Let’s add two additional fillets, starting with a 2mm fillet to all of the long edges of the handle. Once those are all selected, we’ll add a new selection set and select the two short edges for all 6 grooves.
Once selected, we’ll set this to 1mm and click OK.
We’re now ready to start designing the shank of the screwdriver. Remember we’ve already created the component. We simply need to activate it before doing any design work.
To create the shank, we’re going to start with a new sketch on the inner surface of our hole cutout.
This can be hard to select so we can use the following selection trick.
Left-click and hold over the area where we see the desired face. This will present us with a list where we can cycle through the faces until we find the correct one. Once the correct face is highlighted, right-click anywhere in the Canvas and select “Create Sketch.”
As you design your 3D models you should always be considering your design intent – or how you want the model to be adaptable.
In this example, I’d like to design this screwdriver so I can update the diameter of the shank by simply changing the sketch for the hole cutout. With that in mind, we’ll want to use the Project command to project the existing edge into our current sketch.
This means that our sketch is driven by the existing geometry. We don’t need to apply any sketch constraints or dimensions. We’ll test this in a minute.

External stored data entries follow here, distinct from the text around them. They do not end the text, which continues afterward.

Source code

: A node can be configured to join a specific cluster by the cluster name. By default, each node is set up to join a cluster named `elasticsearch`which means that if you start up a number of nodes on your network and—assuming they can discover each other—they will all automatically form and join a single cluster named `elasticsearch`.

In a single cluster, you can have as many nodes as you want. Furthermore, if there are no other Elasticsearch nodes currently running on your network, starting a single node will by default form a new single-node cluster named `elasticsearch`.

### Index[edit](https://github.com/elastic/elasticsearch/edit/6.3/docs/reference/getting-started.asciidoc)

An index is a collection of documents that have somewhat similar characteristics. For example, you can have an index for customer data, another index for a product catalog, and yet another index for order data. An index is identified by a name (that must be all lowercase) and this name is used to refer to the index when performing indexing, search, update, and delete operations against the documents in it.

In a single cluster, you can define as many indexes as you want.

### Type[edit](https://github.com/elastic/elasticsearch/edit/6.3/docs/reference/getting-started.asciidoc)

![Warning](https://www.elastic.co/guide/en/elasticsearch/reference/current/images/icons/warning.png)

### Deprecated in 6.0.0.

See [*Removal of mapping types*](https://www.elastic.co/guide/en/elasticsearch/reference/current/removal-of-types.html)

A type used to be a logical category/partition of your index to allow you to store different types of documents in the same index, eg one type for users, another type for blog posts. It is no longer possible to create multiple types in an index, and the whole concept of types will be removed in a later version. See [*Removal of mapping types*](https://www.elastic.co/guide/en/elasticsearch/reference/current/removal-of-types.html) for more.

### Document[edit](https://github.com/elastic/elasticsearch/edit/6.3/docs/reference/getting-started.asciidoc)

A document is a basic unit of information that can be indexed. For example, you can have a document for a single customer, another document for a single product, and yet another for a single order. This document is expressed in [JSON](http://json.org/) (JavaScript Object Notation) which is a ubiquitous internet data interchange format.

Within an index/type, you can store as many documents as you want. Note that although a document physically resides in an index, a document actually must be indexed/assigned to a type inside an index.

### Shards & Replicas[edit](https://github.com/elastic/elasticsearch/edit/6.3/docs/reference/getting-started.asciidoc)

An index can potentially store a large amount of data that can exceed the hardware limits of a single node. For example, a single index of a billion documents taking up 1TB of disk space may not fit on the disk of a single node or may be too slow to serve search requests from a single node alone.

Let’s first Extrude this to a distance of 150mm. Remember to use that selection trick if needed.
Let’s now test the design. I recommend testing your design per the design intent as you go. Waiting until the end puts you at risk to have to fix things, or even worse, remodel areas from scratch.

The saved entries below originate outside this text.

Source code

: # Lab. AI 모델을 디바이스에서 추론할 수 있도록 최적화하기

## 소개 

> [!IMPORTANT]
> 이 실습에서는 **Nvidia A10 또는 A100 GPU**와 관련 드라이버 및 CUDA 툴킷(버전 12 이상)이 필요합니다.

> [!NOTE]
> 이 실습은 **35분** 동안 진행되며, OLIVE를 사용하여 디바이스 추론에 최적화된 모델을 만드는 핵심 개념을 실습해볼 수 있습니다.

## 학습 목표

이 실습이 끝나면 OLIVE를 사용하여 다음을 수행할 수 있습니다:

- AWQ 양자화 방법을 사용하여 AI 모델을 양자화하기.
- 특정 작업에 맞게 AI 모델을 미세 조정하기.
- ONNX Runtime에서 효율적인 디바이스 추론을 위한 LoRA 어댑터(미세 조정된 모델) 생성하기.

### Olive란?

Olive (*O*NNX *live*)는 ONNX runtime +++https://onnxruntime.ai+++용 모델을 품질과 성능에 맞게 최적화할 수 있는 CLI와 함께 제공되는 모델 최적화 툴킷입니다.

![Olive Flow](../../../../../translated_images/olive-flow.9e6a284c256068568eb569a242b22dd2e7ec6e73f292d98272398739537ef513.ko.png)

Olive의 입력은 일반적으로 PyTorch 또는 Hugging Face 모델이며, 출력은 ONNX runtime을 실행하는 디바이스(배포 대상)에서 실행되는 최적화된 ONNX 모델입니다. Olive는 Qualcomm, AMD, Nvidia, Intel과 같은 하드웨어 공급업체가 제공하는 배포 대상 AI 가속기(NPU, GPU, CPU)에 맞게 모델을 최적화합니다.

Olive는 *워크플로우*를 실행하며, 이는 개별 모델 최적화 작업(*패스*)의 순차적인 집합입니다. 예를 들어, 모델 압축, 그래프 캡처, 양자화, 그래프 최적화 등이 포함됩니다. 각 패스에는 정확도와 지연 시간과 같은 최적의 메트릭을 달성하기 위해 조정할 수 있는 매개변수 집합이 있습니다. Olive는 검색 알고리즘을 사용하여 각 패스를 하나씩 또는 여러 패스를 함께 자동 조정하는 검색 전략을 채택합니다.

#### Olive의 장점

Let’s edit the “Shank Diameter” sketch. For exaggeration, I’ll update this to 15mm.
Once we finish the sketch, our Shank updates accordingly, without us having to do anything. Again, because we projected the geometry, our shank will always adapt to the size of the hole.
I’ll go ahead and revert this to the original dimensions.
Let’s finish up the design with the screwdriver tip.
If we want to reuse our design and simply design various tips, we could create a new component for the Tip. Be cautious when creating new components and make sure you create them from the topmost level unless you want them to be nested.
Select the front face of the shank and Extrude this to a dimension of 10mm.
It’s important to note that this concept of referencing existing faces is helpful for small or quick tasks. However, you should use sketches and projected geometry when working on more complex models. The downside is that we have an Extrude in our timeline, but no sketch to alter if needed. That’s okay in this case, as I don’t plan on changing the circular shape of the tip.
Start a new sketch on the YZ origin plane.
Again, we’ll need to use the Intersect tool to project the existing edges to our active sketch plane.
This will allow us to sketch a 3-point arc that touches the front edge and the top edge. Place it without defining any dimensions.
Notice how the first endpoint can still move around. We’ll apply a vertical constraint to this endpoint and the corner point above. This will ensure it stays on this line.
Let’s add a sketch dimension between this first endpoint and the center point. We’ll make this 0.5mm.
We can also define the dimension between the corner edge and the second endpoint. Let’s make this 9mm.
Lastly, add a 16mm radius dimension to the arc.
We’ll need to close our sketch profile on the front with the Line command. Once complete, activate the Extrude command.
We’ll make this a cut operation that follows the Symmetric Direction. The Extent Type will be “All” so it cuts away all of the existing 3D body.
We can now complete the tip by mirroring the extrude cut feature to the other side.
Activate the Solid modeling mirror command. Use the Features type and select our last Extrude. We’ll use the XY origin plane as the Mirror plane.
Our tip and screwdriver are now complete.
This model is a fun one to experiment with using Fusion 360’s appearances.
You’ve successfully completed the screwdriver. I’ll see you on Day #15 as we 3D model a painter’s tripod.